§ Extrait choisi
::::

Il me semble seulement que M. le docteur Guyot passe un peu trop vite sur une autre question, celle du climat. Si tous les terrains conviennent à la vigne, il n’en est pas de même de tous les climats. Ne se laisse-t-il pas aussi entraîner par son imagination quand il conseille exclusivement l’emploi des plus fins cépages ? Si la quantité peut se concilier avec la qualité, tout est pour le mieux ; mais s’il est vrai, comme l’affirment les vignerons, que les plus fins cépages ne donnent qu’un faible produit, n’est-il pas à propos d’y mêler hors des grands crus des cépages plus grossiers, mais plus abondans, qui permettent de vendre à meilleur marché ? Tous les édits des ducs de Bourgogne n’ont pu empêcher l’infâme gamay, comme ils l’appelaient, de se répandre dans leurs vignes, et les plus grandes espérances de nos vignobles méridionaux reposent sur l’aramon.

Le second enseignement est relatif au mode d’exploitation. M. le docteur Guyot recommande la culture à moitié fruit. C’est dans les vignes du Beaujolais, qui figurent parmi les plus prospères, qu’il a trouvé le principal exemple de ce mode de culture. Un vigneronnage moyen se compose, en Beaujolais, de 4 hectares de vignes, de 2 à 4 hectares de prairies et de 2 à 4 hectares de terres arables, en tout de 8 à 12 hectares. Cette étendue de terre occupe et nourrit une famille de huit ou dix personnes, y compris les domestiques. M. le docteur Guyot estime les produits à 50 hectolitres de vin par hectare, au prix moyen de 30 à 40 francs, ou de 6,000 à 8,000 francs en tout à partager entre le métayer et le propriétaire. Je crois ces chiffres exagérés pour une moyenne, même en Beaujolais ; en les réduisant d’un tiers, on trouve encore de 2,000 à 3,000 francs par an pour chacune des deux parts, sans compter les petits profits qu’on retire des prairies et des terres arables, en sus du fumier pour les vignes. C’est là un très beau résultat, et qu’il serait fort désirable de voir multiplier partout où les mêmes conditions peuvent se reproduire. Une partie de nos vignes est déjà le domaine de la petite propriété, et ce n’est pas la moins bien cultivée et la moins productive. Cette culture est une de celles qui occupent le plus de bras et qui peuvent le mieux les rémunérer, quand elle réussit ; on voit dans l’Hérault les ouvriers se payer 1 franc l’heure de travail, car on y travaille souvent à l’heure.

::::

§ Données fournies

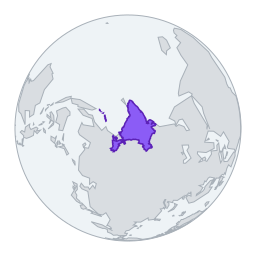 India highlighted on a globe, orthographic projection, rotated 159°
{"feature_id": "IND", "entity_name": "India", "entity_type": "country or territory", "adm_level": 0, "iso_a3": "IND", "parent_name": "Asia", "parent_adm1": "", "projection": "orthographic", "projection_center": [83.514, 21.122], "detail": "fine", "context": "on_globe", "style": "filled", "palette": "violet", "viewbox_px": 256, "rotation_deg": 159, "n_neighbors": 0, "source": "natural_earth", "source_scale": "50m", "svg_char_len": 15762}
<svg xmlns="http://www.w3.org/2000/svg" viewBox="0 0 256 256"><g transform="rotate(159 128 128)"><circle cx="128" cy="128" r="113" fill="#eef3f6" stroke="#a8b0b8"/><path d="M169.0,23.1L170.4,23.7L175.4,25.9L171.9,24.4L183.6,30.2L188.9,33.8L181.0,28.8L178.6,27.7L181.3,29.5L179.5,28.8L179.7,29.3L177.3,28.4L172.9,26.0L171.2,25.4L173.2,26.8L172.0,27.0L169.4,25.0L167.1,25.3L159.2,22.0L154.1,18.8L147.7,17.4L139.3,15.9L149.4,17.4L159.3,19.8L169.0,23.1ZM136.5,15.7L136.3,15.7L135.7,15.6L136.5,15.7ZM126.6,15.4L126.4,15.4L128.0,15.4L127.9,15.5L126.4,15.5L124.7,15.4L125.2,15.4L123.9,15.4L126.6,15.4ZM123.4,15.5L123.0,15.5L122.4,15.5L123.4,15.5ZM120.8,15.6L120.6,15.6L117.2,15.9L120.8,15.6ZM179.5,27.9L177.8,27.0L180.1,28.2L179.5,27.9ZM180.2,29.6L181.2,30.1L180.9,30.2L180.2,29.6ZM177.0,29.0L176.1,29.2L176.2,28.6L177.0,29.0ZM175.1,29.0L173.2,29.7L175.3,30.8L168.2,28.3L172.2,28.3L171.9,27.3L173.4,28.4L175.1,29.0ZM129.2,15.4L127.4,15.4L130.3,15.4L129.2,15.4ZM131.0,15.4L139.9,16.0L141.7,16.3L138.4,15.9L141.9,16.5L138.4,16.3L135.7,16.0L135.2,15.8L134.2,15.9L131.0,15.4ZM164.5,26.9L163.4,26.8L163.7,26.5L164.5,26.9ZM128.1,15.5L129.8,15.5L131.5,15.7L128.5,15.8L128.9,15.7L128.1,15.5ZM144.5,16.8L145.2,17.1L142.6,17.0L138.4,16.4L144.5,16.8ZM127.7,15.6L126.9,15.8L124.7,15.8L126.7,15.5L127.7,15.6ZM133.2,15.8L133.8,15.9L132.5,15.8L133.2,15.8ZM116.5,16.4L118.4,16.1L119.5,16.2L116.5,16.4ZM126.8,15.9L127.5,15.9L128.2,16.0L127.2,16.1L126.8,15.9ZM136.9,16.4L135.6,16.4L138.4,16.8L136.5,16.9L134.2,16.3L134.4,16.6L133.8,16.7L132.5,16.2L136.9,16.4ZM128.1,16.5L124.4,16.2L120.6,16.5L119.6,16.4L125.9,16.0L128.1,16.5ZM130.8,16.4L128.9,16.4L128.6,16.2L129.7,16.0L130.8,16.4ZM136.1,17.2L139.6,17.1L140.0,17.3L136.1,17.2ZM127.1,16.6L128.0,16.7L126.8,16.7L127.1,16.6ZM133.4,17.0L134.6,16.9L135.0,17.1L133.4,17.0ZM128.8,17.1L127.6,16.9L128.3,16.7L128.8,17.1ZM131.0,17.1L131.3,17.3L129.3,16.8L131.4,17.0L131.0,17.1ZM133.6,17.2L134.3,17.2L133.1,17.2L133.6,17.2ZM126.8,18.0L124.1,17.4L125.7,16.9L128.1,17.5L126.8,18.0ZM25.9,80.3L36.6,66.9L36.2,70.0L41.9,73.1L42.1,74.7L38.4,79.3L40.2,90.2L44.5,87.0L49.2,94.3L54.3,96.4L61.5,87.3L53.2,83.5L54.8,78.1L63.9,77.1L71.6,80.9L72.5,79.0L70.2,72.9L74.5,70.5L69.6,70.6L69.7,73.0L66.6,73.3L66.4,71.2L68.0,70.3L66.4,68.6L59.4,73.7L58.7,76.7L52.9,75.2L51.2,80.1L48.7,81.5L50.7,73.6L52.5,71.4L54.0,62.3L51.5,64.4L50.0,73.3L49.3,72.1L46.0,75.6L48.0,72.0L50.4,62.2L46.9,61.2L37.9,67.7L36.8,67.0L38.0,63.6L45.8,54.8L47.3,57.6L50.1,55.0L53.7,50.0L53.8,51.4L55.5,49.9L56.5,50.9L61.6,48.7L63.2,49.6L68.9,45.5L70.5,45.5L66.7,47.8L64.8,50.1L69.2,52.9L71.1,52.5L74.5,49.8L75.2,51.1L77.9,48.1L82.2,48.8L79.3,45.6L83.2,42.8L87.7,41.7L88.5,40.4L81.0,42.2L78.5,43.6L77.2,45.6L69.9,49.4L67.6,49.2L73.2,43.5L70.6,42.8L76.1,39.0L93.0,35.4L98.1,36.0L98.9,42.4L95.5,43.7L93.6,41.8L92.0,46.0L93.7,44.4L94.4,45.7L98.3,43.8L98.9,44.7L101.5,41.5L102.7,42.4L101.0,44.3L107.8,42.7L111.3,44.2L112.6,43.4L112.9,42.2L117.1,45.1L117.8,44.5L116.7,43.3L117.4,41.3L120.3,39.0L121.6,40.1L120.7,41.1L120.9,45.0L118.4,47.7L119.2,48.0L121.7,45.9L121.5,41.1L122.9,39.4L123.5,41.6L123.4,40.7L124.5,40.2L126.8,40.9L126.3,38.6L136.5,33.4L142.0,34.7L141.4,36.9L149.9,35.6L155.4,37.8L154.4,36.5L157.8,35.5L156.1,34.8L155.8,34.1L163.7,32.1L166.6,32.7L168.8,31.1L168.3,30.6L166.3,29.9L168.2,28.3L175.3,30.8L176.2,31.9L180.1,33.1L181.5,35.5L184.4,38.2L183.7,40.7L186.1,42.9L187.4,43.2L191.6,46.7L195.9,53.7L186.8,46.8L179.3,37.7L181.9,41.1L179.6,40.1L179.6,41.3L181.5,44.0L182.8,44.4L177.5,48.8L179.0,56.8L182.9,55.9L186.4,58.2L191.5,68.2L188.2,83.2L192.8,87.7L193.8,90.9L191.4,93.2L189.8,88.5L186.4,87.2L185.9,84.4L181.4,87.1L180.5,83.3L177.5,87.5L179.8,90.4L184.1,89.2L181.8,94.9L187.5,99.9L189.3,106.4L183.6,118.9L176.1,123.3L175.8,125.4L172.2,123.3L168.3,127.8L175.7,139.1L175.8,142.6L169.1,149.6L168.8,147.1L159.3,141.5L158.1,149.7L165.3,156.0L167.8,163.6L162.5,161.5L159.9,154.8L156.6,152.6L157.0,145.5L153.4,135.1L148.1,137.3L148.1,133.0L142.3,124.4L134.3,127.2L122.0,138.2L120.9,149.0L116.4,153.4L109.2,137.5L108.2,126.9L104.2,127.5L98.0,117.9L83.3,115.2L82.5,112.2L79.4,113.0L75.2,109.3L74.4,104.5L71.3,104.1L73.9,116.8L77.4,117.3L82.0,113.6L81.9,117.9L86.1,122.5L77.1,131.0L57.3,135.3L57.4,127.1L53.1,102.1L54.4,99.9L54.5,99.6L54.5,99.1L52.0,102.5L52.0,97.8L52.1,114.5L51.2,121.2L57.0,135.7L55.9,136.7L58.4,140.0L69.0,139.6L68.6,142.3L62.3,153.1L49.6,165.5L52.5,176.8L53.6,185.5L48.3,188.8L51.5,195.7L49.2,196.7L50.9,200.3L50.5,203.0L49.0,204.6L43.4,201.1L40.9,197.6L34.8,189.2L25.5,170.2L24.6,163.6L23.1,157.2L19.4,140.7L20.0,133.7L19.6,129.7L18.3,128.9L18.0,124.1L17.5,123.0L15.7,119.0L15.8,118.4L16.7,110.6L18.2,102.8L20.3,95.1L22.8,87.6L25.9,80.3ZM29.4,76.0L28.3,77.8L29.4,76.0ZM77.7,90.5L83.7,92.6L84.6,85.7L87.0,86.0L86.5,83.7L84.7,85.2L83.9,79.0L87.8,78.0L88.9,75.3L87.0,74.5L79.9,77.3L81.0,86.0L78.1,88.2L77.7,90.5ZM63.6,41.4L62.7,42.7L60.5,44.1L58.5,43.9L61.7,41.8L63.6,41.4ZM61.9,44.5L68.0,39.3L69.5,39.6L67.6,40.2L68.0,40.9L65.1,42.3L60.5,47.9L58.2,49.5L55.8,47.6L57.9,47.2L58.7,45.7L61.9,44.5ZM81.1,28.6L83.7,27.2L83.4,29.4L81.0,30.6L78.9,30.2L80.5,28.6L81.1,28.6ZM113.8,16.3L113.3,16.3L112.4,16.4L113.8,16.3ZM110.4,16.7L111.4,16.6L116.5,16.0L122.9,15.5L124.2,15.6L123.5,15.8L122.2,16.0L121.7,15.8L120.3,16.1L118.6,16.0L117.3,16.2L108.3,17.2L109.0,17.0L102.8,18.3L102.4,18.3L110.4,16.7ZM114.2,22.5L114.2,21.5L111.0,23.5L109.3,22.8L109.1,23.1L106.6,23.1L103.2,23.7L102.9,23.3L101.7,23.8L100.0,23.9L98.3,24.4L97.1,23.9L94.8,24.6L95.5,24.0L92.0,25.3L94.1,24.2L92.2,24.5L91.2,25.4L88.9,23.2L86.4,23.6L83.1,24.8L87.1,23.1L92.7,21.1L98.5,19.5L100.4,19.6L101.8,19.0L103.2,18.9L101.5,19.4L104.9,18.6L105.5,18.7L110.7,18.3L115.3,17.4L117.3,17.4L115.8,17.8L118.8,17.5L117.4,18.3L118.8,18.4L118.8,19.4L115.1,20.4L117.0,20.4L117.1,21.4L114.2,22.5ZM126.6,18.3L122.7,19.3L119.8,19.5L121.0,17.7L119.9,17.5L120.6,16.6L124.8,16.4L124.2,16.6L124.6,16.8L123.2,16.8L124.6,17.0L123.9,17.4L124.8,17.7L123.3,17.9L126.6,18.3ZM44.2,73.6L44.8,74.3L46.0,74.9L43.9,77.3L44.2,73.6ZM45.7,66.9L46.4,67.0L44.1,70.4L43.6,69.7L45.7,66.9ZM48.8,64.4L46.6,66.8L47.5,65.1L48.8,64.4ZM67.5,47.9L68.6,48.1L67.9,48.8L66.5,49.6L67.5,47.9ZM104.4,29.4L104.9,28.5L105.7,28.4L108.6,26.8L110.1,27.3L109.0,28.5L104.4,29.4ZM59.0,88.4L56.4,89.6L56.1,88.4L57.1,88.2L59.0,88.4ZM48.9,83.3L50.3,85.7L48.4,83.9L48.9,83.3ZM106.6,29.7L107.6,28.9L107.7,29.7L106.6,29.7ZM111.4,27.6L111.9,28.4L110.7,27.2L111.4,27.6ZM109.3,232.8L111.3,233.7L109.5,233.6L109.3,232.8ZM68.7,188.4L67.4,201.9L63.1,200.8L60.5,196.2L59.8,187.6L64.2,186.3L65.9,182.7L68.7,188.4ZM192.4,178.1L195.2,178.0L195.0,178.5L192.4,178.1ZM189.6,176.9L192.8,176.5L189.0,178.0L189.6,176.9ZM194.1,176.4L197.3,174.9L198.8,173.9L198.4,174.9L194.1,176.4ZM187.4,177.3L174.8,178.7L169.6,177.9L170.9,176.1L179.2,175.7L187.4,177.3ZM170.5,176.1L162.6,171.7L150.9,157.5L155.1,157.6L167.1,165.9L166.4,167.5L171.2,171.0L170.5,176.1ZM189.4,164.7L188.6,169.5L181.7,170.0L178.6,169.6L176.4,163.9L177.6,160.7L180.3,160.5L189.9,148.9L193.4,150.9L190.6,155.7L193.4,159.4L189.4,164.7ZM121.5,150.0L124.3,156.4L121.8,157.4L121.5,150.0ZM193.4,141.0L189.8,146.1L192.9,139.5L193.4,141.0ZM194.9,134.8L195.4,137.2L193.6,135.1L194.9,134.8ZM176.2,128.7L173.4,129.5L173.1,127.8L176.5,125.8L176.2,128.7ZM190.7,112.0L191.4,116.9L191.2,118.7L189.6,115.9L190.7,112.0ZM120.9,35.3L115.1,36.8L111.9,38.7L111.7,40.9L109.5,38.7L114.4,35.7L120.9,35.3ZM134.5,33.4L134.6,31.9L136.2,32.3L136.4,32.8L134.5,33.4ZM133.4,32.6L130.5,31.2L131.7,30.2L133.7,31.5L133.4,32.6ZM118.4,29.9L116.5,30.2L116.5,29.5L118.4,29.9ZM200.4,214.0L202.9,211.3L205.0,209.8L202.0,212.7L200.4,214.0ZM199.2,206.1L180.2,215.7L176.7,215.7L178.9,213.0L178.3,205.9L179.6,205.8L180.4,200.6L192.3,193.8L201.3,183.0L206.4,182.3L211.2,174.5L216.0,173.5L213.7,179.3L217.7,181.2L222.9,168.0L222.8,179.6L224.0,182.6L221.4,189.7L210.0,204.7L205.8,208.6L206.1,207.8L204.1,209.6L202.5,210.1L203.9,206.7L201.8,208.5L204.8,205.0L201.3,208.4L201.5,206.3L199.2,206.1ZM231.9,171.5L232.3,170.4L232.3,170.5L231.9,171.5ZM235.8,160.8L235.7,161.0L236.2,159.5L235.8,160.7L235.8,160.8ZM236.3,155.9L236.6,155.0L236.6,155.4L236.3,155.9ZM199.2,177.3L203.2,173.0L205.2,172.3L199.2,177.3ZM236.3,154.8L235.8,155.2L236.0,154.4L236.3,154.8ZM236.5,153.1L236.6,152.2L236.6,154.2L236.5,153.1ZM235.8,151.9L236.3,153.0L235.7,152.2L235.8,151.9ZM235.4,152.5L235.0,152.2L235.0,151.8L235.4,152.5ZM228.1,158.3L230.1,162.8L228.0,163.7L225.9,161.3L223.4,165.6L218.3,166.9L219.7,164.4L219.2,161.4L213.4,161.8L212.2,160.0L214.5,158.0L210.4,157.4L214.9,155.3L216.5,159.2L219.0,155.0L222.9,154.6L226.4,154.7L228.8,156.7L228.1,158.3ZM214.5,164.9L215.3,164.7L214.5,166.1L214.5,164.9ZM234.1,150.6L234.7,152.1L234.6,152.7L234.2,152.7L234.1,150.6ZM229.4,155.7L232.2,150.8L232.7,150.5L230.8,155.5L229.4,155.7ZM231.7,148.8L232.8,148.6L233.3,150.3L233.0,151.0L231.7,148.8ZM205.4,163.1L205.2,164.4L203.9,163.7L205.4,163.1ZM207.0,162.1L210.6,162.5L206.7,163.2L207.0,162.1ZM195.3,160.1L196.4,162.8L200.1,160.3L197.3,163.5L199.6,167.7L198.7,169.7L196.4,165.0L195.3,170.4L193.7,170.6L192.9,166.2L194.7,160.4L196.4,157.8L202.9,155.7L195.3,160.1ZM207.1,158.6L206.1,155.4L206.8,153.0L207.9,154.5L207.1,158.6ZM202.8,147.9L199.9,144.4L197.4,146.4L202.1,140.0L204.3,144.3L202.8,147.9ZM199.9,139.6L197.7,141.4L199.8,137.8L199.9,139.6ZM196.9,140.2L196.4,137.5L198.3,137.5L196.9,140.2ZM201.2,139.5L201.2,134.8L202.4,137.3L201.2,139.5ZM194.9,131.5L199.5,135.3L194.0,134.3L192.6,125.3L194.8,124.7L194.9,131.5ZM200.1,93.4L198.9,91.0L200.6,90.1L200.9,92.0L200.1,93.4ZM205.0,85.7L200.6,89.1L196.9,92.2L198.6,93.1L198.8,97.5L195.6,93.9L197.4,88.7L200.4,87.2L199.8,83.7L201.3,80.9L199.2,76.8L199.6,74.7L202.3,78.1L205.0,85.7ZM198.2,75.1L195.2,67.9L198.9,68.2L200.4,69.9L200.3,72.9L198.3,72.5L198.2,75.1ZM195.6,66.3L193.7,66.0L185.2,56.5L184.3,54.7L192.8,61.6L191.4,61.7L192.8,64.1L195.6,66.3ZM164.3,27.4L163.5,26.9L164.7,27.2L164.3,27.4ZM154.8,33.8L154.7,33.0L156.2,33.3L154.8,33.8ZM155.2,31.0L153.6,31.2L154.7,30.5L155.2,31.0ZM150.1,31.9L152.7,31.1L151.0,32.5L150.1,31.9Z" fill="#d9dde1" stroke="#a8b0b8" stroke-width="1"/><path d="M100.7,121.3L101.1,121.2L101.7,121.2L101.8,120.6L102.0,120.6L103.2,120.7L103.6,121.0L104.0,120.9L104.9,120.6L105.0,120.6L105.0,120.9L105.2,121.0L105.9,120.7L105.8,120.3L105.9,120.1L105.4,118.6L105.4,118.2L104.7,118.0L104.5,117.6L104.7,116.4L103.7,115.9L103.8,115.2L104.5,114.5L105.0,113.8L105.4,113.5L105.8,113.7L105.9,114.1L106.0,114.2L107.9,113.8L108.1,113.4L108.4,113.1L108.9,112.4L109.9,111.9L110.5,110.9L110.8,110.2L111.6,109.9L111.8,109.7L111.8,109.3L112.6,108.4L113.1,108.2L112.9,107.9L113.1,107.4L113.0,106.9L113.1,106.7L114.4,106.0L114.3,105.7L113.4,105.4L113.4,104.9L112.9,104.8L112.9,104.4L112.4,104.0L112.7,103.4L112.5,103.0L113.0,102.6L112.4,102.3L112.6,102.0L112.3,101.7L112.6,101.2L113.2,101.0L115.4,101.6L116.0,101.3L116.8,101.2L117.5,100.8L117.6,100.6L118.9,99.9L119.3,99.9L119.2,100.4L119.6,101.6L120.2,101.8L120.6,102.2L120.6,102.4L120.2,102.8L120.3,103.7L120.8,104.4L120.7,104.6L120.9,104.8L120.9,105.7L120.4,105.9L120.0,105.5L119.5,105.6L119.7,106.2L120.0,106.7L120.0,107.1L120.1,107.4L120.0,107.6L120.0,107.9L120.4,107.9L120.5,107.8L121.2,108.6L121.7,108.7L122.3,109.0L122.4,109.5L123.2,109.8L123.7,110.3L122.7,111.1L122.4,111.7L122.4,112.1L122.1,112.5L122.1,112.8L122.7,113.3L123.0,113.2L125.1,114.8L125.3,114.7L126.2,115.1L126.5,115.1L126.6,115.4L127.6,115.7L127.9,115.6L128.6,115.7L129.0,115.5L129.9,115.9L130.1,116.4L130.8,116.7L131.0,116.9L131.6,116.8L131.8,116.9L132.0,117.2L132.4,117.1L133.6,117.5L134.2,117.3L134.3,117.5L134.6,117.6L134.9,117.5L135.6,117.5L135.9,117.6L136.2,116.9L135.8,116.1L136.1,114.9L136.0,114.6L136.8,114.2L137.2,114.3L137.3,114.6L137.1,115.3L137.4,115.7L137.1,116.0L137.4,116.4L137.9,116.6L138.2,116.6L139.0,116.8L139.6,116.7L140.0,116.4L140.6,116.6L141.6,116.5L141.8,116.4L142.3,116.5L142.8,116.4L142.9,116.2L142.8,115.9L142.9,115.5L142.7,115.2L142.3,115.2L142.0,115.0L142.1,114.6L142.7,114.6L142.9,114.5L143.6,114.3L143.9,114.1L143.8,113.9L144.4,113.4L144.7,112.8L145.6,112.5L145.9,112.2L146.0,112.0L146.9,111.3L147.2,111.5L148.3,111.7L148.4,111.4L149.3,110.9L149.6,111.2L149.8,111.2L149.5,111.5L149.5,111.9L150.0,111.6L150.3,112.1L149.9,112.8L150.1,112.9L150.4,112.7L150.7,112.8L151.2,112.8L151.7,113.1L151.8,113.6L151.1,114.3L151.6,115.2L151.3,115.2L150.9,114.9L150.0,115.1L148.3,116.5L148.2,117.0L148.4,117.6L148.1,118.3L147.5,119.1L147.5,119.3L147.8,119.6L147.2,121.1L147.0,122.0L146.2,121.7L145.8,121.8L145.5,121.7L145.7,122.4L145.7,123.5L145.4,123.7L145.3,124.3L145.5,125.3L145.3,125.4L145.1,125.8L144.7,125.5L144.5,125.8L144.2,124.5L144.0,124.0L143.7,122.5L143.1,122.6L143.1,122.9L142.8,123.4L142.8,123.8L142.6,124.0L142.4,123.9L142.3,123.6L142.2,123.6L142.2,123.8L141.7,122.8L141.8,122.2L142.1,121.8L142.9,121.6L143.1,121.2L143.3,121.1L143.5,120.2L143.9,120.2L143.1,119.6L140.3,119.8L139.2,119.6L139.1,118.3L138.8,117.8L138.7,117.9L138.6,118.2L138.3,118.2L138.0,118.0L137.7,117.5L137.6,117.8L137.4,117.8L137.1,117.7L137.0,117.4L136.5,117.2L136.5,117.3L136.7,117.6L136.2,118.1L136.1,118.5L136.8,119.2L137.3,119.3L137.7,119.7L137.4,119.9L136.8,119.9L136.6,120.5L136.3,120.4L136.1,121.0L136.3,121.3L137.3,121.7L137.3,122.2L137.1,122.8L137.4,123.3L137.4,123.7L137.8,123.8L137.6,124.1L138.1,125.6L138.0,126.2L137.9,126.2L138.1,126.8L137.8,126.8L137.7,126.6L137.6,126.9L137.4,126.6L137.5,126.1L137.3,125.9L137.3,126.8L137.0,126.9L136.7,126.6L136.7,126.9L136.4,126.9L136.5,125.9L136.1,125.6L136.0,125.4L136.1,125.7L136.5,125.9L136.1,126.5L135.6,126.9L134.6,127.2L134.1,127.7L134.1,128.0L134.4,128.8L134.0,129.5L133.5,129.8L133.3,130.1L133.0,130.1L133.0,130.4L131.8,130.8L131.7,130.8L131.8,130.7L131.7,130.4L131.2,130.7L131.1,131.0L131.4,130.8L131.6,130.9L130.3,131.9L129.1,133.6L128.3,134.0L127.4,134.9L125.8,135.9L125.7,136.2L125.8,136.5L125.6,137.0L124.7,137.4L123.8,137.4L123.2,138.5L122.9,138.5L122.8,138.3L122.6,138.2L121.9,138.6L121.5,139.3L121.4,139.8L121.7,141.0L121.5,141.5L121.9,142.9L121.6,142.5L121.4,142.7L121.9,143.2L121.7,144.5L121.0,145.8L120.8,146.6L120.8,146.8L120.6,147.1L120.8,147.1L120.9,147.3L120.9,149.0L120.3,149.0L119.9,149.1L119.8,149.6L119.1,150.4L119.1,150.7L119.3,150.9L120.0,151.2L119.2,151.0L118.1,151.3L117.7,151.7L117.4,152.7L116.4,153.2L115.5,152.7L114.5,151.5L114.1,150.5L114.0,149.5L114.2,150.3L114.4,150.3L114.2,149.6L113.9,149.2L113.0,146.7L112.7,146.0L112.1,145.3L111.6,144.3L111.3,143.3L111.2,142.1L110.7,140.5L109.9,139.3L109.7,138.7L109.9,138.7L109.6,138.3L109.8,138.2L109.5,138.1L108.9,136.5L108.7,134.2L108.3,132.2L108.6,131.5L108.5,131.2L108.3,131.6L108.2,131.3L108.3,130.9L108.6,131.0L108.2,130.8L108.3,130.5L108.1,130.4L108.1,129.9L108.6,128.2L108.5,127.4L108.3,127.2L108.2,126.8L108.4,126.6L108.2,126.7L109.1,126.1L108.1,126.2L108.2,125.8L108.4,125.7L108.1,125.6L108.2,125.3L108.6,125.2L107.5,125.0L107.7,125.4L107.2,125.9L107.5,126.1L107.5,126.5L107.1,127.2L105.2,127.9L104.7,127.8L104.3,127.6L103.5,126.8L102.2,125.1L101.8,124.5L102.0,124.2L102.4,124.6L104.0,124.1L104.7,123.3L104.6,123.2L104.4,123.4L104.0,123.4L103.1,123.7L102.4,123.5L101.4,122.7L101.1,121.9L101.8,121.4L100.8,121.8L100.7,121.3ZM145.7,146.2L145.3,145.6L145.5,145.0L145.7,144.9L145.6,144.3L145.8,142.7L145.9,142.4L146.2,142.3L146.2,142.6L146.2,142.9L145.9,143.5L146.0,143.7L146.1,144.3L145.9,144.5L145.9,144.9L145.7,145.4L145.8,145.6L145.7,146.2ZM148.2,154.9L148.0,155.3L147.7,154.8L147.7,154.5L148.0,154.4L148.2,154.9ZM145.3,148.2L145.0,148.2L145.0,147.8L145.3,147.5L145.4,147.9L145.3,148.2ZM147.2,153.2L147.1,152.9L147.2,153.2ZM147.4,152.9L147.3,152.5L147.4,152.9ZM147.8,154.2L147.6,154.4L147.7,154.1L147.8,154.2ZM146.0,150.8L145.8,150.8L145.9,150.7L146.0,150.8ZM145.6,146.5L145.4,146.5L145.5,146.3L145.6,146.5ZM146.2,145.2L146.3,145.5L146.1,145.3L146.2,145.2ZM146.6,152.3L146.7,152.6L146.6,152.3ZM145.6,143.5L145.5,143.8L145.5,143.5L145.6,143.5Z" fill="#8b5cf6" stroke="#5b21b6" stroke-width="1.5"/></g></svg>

::::

§ Travail demandé
1. Énumérez les types de terres qui composent un vigneronnage moyen en Beaujolais d'après l'extrait choisi.
2. Recopiez le passage de l'extrait choisi qui commence par « Il me semble » et se poursuit jusqu'à « reposent sur l’aramon. ».
3. D'après l'extrait choisi, pourquoi serait-il à propos de mêler des cépages plus grossiers aux plus fins hors des grands crus ? Répondez en une à trois phrases.
Les données ne sont d'aucune utilité pour ce travail.

§ Liste des réponses
1. Les vignes, les prairies et les terres arables.

2.
Il me semble seulement que M. le docteur Guyot passe un peu trop vite sur une autre question, celle du climat. Si tous les terrains conviennent à la vigne, il n’en est pas de même de tous les climats. Ne se laisse-t-il pas aussi entraîner par son imagination quand il conseille exclusivement l’emploi des plus fins cépages ? Si la quantité peut se concilier avec la qualité, tout est pour le mieux ; mais s’il est vrai, comme l’affirment les vignerons, que les plus fins cépages ne donnent qu’un faible produit, n’est-il pas à propos d’y mêler hors des grands crus des cépages plus grossiers, mais plus abondans, qui permettent de vendre à meilleur marché ? Tous les édits des ducs de Bourgogne n’ont pu empêcher l’infâme gamay, comme ils l’appelaient, de se répandre dans leurs vignes, et les plus grandes espérances de nos vignobles méridionaux reposent sur l’aramon.

3. Les vignerons affirment que les plus fins cépages ne donnent qu'un faible produit. Si c'est vrai, les cépages plus grossiers, étant plus abondants, permettent de vendre à meilleur marché.